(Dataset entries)
※
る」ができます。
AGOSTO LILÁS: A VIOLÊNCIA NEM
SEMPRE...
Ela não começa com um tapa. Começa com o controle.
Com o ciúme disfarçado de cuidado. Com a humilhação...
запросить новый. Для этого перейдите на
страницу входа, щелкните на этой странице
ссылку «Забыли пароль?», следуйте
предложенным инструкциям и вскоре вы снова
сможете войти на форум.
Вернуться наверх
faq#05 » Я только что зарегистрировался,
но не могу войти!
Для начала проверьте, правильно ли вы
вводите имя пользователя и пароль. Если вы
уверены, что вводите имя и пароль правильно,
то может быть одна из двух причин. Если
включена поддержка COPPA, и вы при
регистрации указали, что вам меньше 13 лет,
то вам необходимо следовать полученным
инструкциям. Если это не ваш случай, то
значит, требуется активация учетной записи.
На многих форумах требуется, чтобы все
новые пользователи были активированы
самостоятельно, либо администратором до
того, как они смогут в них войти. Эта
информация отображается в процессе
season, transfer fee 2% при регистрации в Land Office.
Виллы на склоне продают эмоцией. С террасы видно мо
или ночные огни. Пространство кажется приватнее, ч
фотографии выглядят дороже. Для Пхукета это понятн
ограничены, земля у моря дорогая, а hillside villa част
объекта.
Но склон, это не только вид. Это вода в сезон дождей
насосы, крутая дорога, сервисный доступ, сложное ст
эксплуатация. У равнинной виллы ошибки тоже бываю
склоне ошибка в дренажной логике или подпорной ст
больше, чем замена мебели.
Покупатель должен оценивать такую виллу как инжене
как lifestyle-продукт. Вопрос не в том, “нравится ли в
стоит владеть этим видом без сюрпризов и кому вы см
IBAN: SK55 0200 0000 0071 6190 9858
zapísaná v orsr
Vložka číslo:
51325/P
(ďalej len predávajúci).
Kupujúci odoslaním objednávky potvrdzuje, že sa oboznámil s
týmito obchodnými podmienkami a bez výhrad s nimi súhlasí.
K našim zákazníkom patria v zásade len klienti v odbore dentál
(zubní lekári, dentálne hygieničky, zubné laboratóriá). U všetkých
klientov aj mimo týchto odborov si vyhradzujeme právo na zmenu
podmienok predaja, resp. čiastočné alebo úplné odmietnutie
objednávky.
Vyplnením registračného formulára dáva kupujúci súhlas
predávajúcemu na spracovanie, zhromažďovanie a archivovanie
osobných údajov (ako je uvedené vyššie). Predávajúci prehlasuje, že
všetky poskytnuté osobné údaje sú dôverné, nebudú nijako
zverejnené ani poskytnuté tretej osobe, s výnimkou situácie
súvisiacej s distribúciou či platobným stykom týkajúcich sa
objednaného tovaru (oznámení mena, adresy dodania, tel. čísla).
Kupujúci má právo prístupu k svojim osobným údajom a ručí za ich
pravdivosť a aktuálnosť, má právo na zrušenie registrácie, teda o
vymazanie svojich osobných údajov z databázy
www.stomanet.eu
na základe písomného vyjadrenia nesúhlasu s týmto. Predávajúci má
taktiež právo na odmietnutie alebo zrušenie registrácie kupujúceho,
※
Problem requirements = The required output is a copy of each line in the records where the string "Если" occurs.

Answer to this exercise =
вводите имя пользователя и пароль. Если вы
то может быть одна из двух причин. Если
инструкциям. Если это не ваш случай, то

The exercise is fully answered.